Analyse – Les sanctions économiques de l’UE : un débat éthique

En réponse à ce qu’elle perçoit être une détérioration de l’environnement démocratique au Cambodge, la Commission Européenne a annoncé le 5 octobre 2018 qu’elle lançait le processus de suspension de l’accord commercial « Tout Sauf les Armes. » Une décision qui n’est pas sans débat, ni controverse.

Les élections générales de juillet 2018 ont mené à la victoire du parti du Premier Ministre Hun Sen, après la dissolution du principal parti d’opposition et à l’arrestation qualifiée d’arbitraire par l’organisation des Nations Unies (ONU) de son leader Kem Sokha. En parallèle, la presse et la société civile ont fait face à une répression grandissante, selon l’ONU.

L’Union Européenne (UE) n’est pas restée sans réagir face à ce qu’elle considère être une « régression » démocratique orchestrée par le parti au pouvoir depuis 33 ans.

Après avoir fait de nombreuses déclarations officielles faisant état de ses préoccupations, coupé le financement du Comité Electoral, refusé catégoriquement d’envoyer des observateurs électoraux et menacé le Cambodge de sanctions économiques, l’UE, par la voix de Cecilia Malmström, Commissaire au commerce, a annoncé le lancement du processus de suspension de l’accord « Tout sauf les armes. »
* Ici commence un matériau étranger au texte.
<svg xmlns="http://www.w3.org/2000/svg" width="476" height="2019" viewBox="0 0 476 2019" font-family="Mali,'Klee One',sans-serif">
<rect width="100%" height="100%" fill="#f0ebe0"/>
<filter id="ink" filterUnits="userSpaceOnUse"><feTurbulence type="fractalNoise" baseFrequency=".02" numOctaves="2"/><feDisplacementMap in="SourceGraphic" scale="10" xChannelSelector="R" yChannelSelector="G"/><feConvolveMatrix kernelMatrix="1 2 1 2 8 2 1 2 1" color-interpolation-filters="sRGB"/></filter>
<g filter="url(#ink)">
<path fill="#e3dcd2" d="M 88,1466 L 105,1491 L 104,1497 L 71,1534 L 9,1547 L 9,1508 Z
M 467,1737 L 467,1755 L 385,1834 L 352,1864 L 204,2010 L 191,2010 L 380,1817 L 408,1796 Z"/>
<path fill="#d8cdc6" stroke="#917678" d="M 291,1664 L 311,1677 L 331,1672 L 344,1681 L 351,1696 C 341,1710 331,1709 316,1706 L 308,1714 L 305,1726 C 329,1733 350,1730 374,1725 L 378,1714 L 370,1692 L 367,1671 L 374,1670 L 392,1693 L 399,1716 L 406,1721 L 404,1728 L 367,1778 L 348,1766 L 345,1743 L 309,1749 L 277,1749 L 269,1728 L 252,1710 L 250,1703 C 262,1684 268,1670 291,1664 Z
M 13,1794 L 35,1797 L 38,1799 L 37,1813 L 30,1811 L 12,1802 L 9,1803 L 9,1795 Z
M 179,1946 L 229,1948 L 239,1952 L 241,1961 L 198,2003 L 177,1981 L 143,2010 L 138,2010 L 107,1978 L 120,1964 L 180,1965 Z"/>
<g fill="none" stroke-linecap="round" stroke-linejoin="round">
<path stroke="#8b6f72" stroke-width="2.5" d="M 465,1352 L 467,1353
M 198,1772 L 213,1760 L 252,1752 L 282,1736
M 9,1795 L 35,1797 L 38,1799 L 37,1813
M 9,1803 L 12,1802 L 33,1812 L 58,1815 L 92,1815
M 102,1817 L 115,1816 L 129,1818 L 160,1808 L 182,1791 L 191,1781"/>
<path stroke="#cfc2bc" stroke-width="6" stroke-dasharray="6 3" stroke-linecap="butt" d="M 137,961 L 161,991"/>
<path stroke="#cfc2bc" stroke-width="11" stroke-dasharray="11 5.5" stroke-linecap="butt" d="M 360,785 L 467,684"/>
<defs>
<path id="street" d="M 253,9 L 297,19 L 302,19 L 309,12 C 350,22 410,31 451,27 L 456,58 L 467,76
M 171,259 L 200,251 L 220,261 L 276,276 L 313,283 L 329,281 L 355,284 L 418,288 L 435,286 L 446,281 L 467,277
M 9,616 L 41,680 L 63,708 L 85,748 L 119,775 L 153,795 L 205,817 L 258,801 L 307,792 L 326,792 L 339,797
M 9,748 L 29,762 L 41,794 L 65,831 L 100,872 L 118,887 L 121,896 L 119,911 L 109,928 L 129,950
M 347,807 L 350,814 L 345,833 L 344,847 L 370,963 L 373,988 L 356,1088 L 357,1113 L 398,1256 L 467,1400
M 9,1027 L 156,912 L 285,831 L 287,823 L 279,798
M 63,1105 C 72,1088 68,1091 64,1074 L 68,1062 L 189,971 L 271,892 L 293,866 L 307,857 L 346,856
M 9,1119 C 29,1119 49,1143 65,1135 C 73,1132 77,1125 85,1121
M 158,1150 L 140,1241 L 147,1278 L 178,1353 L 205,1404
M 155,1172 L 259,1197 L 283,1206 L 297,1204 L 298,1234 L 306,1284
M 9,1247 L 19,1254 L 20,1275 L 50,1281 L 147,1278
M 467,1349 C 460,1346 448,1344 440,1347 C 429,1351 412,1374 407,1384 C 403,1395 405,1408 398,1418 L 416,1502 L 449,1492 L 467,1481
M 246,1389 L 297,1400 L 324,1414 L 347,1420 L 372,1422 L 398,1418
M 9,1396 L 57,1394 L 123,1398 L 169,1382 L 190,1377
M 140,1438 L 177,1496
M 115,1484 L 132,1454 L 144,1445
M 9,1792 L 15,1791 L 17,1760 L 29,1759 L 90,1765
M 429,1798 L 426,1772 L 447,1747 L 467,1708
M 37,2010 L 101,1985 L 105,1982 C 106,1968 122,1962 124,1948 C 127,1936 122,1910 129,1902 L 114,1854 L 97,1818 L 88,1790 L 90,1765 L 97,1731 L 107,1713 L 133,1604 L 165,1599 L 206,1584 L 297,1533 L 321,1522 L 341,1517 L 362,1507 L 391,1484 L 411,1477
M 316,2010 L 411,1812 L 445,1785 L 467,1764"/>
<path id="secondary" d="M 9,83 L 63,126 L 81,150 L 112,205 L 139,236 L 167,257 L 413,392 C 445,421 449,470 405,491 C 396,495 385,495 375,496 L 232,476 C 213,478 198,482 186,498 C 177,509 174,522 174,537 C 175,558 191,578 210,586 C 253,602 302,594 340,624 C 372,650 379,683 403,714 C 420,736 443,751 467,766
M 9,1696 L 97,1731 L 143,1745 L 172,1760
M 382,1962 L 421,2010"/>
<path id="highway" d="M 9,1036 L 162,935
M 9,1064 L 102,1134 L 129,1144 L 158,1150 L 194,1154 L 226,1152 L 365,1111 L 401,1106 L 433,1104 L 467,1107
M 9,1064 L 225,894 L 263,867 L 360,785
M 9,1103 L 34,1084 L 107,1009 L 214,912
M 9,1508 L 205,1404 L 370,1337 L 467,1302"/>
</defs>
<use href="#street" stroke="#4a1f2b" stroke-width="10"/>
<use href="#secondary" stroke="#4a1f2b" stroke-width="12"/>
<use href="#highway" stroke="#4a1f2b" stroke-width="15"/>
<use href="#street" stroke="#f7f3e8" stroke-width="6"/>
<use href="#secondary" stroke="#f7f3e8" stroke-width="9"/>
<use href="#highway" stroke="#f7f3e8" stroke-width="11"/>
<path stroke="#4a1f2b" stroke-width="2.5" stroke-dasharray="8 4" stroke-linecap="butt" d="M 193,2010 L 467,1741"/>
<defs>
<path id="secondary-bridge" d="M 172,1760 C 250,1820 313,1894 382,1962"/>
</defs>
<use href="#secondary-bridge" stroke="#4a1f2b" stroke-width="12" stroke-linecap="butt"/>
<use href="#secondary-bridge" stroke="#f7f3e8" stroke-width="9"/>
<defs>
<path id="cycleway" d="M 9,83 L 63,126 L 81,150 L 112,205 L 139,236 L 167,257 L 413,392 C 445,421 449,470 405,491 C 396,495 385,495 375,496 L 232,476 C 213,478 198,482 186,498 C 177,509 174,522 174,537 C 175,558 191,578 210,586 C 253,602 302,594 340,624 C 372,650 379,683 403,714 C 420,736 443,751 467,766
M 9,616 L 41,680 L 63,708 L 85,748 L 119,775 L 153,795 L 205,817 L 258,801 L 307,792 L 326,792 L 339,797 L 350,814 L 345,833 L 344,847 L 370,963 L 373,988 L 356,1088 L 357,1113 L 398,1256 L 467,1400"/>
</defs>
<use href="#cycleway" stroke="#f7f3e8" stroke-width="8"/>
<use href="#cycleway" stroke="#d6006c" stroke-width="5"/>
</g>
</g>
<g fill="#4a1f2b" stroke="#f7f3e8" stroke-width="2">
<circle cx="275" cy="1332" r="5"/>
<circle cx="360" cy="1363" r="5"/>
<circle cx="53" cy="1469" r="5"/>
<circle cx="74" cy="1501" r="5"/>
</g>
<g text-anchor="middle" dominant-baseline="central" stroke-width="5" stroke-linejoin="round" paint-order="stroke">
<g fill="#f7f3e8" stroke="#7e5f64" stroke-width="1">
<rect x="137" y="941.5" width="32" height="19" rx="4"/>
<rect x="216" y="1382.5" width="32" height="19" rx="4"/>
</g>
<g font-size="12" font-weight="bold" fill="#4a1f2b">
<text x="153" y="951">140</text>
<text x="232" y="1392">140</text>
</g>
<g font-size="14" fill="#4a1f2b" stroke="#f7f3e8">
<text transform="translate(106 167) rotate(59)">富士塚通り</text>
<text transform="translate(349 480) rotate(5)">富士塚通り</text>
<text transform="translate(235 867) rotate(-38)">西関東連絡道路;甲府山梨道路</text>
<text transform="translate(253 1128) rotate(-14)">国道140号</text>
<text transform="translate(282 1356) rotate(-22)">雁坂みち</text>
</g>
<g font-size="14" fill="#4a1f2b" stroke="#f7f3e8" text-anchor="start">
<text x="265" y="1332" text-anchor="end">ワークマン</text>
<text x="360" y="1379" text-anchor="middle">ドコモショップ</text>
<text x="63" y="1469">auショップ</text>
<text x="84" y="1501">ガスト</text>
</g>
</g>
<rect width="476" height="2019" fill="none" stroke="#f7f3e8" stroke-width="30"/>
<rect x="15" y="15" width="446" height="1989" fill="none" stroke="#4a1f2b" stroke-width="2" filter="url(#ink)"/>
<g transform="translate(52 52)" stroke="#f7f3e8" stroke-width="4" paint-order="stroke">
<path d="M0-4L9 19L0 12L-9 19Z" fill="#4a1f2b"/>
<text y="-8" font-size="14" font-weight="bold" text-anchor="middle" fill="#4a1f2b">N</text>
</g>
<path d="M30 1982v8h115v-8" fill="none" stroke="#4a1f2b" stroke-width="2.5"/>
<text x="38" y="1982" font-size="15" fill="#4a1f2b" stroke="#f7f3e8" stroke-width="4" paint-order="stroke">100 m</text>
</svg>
Perturbation majeure du secteur économique

Le pas est important. Cet accord commercial permet au Cambodge d’exporter ses produits vers les pays européens sans payer de droits de douane. Une suspension complète coûterait au pays 676 millions de dollars, et causerait une perturbation majeure du secteur économique. L’objectif de cette mesure est de rétablir un environnement démocratique et de garantir les droits de l’homme dans le pays. Pendant la procédure qui durera 12 mois, les décideurs européens gardent l’espoir qu’une décision du Gouvernement cambodgien en faveur des libertés civiles et politiques permettra d’interrompre le processus.

Les sanctions économiques, souvent qualifiées d’armes à double tranchant, font l’objet d’un débat important au sein de la communauté internationale. Sont remis en question : leur légitimité, leur efficacité et la responsabilité de l’Etat ou de l’institution qui les imposent.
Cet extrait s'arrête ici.